課題文:
1.台湾ドルへの両替は,現地でするのが吉
 私は羽田で両替しましたが,29,757YENが9,100TWDになりました.現地では,旅行会社が10,000YENを3,500TWDと交換していました.怒りを感じています.しかし,台湾は物価が安いので,現地ではそれほどお金は使わないと思います.高級レストランで食事などしなければ,両替は2万円ぐらいでよいのではないでしょうか.

2.食事は,現地の人が利用する食堂が吉
 台北では,現地の人が利用するような食堂で食事することをお勧めします.通常,英語は通じませんが,英語や日本語が通じるところもあります.何よりも,安い!一品100TWD=300円ぐらいです.500TWD=1,500円も使えば,腹いっぱい食べられます.しかし,店に入ってからメニューを見ても,字だけではまったくわかりませんので,事前に食べたいものを決めて,その料理の字をメモしておくとよいでしょう.

提示資料:
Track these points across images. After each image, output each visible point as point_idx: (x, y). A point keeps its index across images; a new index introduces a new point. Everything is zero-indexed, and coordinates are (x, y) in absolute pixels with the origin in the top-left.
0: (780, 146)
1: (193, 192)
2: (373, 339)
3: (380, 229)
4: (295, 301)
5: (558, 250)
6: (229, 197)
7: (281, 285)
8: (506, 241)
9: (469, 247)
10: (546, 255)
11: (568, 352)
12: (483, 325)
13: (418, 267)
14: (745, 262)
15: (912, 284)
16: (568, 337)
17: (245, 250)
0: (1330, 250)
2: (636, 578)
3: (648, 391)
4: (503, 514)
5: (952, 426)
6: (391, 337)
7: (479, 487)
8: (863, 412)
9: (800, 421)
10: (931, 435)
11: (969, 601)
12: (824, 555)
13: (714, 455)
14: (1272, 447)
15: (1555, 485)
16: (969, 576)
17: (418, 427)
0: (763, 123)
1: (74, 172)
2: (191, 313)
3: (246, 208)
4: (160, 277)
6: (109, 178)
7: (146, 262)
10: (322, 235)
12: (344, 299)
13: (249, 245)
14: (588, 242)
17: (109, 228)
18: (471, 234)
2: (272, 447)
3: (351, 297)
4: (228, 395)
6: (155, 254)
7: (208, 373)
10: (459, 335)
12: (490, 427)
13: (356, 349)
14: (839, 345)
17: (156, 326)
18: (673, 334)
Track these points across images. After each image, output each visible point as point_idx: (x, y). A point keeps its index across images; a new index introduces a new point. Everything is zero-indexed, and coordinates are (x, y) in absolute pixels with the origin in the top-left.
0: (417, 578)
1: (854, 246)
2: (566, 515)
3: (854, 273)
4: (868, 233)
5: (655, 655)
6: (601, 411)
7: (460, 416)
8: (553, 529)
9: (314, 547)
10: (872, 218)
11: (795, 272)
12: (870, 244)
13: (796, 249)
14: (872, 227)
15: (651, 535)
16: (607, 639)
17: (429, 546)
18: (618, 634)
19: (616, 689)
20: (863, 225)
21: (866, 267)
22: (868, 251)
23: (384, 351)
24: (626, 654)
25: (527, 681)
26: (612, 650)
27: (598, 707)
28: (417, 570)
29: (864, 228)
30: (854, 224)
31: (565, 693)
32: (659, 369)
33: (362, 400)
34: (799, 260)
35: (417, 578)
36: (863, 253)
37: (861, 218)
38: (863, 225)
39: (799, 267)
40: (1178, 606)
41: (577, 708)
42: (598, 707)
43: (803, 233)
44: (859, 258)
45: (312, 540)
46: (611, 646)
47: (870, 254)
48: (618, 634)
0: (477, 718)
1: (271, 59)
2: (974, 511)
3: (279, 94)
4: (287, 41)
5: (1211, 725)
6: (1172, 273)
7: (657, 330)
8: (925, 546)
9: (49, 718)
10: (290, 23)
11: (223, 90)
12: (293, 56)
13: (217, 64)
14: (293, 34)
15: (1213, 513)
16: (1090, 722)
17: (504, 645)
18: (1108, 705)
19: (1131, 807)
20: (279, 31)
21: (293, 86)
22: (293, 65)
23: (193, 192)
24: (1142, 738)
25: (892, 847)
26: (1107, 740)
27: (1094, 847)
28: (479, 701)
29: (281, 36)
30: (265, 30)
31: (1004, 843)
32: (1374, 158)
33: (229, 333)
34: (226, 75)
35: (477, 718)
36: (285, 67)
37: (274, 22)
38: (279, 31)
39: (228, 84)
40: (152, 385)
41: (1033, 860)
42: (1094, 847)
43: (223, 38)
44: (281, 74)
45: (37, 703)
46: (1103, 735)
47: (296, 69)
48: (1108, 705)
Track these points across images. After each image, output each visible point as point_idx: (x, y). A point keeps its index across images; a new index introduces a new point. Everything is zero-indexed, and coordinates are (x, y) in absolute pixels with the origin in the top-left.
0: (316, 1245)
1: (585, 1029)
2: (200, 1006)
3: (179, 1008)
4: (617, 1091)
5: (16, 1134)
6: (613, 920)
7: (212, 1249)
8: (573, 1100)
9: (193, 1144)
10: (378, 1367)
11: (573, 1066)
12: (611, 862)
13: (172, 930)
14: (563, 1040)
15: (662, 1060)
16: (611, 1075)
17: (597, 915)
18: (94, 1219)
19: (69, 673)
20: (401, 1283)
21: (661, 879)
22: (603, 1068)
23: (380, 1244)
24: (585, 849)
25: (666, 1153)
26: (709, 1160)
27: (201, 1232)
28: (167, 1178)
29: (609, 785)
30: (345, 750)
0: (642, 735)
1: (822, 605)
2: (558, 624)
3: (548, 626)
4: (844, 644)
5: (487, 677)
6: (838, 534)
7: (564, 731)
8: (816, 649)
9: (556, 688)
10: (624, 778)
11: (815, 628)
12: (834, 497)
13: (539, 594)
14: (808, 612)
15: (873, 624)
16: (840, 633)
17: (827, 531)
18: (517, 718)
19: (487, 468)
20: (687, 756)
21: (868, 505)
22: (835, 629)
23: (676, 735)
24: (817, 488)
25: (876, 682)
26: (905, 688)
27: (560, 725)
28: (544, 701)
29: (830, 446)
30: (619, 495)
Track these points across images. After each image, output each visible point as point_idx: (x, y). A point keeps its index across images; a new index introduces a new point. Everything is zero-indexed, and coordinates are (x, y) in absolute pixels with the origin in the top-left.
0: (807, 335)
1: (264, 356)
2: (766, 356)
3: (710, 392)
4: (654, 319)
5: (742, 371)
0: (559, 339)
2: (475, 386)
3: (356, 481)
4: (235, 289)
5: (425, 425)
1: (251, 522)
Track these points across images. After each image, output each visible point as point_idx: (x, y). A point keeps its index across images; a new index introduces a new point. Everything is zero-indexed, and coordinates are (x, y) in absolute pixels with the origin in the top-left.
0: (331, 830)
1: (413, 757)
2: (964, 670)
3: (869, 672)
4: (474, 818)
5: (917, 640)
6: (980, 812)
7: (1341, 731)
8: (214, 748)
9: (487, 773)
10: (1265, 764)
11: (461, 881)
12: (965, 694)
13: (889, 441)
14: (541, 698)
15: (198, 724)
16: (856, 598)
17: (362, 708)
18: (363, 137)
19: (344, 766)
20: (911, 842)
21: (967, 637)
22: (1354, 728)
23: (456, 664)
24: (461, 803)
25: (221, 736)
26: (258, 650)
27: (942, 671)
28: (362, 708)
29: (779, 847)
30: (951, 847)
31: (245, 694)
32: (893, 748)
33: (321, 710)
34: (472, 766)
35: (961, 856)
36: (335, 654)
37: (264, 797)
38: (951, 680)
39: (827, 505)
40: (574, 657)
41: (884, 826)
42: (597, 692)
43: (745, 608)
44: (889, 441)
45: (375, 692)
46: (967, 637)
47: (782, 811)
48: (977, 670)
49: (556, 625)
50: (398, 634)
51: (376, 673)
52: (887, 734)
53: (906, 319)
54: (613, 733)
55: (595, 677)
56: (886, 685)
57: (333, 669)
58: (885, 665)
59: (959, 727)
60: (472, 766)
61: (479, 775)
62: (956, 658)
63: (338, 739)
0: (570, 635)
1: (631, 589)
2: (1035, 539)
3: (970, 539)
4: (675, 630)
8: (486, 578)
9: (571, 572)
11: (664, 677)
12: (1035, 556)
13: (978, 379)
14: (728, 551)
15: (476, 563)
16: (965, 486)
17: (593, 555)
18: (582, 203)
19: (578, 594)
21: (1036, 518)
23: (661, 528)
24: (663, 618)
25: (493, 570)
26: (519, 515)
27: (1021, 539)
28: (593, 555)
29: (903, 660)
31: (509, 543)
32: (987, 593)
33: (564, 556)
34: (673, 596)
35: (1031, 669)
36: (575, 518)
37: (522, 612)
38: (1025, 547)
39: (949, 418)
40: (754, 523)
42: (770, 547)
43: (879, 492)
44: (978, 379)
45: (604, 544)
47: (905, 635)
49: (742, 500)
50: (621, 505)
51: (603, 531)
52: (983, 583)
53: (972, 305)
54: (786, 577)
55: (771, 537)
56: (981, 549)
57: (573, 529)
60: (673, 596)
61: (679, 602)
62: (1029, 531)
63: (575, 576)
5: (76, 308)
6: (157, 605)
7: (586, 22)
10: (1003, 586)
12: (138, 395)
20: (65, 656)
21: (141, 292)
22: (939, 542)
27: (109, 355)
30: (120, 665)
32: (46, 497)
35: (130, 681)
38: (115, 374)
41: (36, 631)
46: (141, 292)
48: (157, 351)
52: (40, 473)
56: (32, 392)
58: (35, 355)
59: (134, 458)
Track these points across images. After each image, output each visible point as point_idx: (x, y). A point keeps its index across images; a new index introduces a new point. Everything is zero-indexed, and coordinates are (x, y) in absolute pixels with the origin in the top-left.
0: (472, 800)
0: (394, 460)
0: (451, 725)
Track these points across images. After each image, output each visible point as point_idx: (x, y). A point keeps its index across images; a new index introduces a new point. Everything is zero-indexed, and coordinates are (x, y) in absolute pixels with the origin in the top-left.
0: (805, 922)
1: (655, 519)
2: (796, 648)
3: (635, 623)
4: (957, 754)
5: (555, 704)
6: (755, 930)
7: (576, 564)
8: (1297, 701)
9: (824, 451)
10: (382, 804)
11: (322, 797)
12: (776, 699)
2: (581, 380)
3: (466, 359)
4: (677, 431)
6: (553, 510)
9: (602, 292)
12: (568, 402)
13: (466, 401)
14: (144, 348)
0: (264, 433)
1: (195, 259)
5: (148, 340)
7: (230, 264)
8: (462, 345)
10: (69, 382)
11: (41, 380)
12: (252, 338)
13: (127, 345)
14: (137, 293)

練習問題:
**A.** 台湾旅行についての文章に出てくる台湾ドル(TWD)の金額を、すべて書き出しなさい。
**B.** 台湾旅行についての文章から、「1.台湾ドルへの両替は,現地でするのが吉」で始まり「メモしておくとよいでしょう.」までの部分をそのまま書き写しなさい。
これらの記録は台湾旅行についての文章とは関係がありません。

解答:
**A.**
9,100TWD
3,500TWD
100TWD
500TWD

**B.**
1.台湾ドルへの両替は,現地でするのが吉
 私は羽田で両替しましたが,29,757YENが9,100TWDになりました.現地では,旅行会社が10,000YENを3,500TWDと交換していました.怒りを感じています.しかし,台湾は物価が安いので,現地ではそれほどお金は使わないと思います.高級レストランで食事などしなければ,両替は2万円ぐらいでよいのではないでしょうか.

2.食事は,現地の人が利用する食堂が吉
 台北では,現地の人が利用するような食堂で食事することをお勧めします.通常,英語は通じませんが,英語や日本語が通じるところもあります.何よりも,安い!一品100TWD=300円ぐらいです.500TWD=1,500円も使えば,腹いっぱい食べられます.しかし,店に入ってからメニューを見ても,字だけではまったくわかりませんので,事前に食べたいものを決めて,その料理の字をメモしておくとよいでしょう.